No, the rate of change was slow enough that you could probably make a good-enough prediction: your life would be similar to that of your father's or grandfathers'.

The problem is that nowadays, some foolish technology-worshiping assholes have pushed the rate of change faster than almost anyone can handle: before we've started to learn to deal with the problems of one technology, another technology disrupts everything again. Society needs to operate at a human scale, and a human speed, or it will kill itself.

2 comments

> > In fact, for most of the time in human history, the future looked incredibly bleak.

> No, the rate of change was slow enough that you could probably make a good-enough prediction: your life would be similar to that of your father's or grandfathers'.

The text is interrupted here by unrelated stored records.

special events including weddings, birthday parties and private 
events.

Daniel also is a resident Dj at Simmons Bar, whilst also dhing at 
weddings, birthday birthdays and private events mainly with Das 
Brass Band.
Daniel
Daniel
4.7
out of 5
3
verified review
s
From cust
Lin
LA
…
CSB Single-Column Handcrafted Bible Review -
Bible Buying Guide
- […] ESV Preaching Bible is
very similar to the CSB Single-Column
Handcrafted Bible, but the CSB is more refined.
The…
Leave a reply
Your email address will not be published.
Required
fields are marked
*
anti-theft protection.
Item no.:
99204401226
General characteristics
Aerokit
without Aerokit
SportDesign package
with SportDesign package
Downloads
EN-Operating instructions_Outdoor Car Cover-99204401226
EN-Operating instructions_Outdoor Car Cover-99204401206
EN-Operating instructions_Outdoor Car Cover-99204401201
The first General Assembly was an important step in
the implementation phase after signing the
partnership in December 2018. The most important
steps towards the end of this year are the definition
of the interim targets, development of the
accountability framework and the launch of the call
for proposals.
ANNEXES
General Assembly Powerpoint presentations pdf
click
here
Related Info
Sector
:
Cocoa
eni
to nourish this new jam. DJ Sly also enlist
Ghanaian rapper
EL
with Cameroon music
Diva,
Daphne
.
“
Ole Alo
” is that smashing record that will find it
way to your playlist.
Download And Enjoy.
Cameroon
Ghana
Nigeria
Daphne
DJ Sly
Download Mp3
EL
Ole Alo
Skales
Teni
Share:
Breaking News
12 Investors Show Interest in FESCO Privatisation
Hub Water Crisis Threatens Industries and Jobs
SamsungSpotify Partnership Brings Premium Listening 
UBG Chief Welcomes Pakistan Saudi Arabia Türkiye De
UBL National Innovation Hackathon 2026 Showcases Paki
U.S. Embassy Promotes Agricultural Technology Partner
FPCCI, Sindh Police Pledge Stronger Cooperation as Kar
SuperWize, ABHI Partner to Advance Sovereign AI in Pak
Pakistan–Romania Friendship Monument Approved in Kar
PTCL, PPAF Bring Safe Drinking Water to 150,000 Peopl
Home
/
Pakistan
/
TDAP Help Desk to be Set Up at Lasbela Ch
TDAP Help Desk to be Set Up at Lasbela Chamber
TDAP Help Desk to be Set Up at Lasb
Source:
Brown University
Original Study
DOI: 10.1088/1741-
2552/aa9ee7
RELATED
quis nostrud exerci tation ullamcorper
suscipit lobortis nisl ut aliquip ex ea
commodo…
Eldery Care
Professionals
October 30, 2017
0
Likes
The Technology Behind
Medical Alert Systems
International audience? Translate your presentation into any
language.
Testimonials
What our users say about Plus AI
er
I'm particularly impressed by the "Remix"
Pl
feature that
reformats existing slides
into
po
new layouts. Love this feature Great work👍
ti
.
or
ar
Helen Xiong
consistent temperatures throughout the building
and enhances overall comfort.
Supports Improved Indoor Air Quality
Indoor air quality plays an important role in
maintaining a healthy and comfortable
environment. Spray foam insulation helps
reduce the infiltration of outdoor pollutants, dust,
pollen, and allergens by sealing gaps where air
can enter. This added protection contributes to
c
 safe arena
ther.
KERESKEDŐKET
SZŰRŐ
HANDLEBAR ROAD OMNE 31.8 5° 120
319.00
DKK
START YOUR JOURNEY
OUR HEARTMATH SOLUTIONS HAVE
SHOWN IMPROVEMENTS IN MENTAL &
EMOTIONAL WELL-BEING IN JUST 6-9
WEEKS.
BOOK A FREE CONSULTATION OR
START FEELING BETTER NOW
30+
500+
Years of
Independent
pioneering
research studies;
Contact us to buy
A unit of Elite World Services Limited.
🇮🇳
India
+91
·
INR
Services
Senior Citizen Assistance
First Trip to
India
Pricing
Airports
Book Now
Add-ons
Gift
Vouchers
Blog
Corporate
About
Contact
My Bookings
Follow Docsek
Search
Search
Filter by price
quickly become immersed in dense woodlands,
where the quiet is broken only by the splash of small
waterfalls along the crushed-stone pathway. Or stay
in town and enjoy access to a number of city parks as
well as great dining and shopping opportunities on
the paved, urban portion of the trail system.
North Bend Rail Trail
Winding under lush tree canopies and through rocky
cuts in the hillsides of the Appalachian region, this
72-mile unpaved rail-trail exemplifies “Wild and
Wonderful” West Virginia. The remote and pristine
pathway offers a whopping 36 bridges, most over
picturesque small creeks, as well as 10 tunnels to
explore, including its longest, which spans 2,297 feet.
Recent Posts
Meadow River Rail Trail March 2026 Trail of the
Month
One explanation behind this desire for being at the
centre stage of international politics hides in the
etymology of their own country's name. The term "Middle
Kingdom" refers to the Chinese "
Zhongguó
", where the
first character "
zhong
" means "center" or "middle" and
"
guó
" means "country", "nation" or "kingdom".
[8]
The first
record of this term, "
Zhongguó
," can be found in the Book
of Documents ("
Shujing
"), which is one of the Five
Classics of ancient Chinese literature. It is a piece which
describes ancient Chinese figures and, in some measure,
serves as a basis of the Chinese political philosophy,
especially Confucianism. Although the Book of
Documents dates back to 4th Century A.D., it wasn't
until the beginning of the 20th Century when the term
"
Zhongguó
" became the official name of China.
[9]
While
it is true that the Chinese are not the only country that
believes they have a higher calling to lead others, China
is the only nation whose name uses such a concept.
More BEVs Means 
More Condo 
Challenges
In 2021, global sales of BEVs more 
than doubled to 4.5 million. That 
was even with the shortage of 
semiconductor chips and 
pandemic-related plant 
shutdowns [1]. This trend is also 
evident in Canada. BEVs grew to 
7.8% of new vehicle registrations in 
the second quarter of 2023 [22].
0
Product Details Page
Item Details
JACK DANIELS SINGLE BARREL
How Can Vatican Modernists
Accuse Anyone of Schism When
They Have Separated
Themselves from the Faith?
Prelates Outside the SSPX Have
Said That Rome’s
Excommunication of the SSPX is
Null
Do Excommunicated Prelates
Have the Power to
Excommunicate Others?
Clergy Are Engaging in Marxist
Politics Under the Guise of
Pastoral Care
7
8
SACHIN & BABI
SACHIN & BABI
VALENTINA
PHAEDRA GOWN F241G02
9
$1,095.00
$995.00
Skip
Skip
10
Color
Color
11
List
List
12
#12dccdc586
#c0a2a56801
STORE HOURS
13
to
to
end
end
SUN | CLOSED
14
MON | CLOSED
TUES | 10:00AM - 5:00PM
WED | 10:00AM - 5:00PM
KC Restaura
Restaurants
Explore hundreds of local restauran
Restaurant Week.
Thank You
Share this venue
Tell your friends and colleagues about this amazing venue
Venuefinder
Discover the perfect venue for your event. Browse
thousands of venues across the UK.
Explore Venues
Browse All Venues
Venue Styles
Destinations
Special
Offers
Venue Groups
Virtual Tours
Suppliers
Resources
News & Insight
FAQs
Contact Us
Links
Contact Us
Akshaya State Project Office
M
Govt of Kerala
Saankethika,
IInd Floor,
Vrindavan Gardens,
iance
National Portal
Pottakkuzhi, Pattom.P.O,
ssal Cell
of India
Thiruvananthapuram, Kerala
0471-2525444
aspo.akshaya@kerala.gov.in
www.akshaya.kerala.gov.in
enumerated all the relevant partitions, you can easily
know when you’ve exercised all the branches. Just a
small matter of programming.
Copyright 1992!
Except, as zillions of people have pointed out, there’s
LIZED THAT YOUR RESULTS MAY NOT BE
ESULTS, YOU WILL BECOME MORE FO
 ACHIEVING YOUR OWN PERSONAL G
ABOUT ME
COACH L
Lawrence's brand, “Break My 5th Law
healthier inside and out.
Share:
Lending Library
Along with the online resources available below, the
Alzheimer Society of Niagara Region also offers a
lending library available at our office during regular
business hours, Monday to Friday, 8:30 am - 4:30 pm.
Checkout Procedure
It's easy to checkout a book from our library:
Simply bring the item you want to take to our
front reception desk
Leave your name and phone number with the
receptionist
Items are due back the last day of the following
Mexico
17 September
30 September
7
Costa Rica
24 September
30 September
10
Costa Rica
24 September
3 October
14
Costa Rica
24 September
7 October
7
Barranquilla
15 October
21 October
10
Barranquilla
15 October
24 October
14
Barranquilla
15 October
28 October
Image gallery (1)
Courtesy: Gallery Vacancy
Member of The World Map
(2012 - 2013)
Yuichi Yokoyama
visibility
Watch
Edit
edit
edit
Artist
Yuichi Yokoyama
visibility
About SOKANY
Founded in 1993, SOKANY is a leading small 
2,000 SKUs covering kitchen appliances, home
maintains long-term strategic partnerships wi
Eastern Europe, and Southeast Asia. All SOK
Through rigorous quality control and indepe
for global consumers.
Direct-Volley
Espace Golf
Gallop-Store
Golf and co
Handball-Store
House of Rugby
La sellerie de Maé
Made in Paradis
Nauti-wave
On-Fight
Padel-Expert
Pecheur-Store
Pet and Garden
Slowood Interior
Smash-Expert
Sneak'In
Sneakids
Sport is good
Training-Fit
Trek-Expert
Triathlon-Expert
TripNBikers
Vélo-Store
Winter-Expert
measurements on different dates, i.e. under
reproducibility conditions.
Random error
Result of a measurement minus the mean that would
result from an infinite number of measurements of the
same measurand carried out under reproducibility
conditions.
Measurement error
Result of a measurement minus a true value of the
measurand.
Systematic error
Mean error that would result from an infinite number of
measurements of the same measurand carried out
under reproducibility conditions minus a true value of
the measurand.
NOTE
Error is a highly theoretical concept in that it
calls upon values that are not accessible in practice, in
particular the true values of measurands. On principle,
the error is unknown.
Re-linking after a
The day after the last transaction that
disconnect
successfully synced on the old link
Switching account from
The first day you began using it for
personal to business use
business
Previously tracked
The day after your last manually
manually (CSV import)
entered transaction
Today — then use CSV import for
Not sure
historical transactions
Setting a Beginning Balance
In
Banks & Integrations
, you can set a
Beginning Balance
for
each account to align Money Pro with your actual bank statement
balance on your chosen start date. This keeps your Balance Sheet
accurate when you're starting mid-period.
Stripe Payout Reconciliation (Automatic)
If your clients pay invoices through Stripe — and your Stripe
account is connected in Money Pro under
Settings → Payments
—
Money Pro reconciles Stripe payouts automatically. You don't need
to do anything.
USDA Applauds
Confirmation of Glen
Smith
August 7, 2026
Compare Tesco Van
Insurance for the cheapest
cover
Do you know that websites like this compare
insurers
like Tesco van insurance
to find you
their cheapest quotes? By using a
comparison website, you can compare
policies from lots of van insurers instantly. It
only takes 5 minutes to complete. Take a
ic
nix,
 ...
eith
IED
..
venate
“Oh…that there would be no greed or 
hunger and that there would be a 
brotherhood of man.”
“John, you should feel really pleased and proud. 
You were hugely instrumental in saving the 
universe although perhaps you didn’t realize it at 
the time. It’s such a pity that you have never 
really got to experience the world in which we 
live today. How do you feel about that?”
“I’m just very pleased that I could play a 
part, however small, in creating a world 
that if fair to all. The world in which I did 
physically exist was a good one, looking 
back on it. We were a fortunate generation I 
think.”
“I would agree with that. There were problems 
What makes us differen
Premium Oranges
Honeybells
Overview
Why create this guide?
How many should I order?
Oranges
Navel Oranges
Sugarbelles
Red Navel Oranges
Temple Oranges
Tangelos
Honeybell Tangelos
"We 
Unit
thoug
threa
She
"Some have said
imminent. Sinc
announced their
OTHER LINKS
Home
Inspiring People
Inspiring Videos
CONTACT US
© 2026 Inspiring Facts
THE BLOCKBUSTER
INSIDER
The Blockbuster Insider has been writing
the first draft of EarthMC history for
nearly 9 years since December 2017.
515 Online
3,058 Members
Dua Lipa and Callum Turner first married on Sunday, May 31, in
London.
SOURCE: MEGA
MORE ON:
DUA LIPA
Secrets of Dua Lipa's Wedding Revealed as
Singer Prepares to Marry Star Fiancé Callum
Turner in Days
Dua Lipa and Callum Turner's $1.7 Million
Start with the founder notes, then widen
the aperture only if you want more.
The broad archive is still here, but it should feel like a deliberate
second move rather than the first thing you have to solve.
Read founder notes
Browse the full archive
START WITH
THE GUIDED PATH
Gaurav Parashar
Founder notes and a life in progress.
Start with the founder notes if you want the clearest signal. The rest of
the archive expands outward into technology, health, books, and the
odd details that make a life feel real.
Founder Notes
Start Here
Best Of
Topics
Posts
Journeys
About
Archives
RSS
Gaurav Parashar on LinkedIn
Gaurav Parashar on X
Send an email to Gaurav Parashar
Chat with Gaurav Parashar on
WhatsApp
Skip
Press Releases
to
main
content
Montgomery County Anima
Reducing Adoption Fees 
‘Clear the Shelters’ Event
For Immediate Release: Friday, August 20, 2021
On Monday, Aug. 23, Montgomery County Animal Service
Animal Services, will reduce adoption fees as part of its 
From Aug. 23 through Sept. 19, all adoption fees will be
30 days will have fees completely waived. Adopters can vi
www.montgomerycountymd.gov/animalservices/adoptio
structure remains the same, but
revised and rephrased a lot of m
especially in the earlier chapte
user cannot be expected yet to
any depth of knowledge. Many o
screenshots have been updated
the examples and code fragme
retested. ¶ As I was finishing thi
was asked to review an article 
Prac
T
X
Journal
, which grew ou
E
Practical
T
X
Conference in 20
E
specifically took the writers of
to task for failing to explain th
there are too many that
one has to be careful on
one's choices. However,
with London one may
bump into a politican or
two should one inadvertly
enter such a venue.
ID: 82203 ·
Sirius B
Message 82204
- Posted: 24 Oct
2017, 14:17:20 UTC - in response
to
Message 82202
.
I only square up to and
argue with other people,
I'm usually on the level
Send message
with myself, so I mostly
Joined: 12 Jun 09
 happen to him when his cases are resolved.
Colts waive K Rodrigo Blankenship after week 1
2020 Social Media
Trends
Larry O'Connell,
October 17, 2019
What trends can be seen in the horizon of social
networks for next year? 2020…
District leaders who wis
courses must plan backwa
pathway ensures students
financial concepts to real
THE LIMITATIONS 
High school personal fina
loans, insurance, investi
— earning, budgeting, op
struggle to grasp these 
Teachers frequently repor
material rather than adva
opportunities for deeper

You are not contradicting the quotation.

You could, as you say, probably make a good-enough prediction: your life would be similar to that of your father's or grandfathers'.

That prediction would be "Just like my parents and grandparents, I live in a cold rotting wooden shack, my entire family have to share a single bed to stay warm, I am only one step up from being my landlord's slave, and this will also be the life of my kids and grandkids".

Yeah.

And it's worth noting (because I'm sure some "clever" software engineer is going to quote Socrates thinking its some kind of mic drop or something), that I'm not saying change all the sudden got too fast just recently. It's probably been like that for awhile (e.g. since the 70s or before).

I thi k the 70s was when they saw "oh hey this is gonna be bad" and now we're there.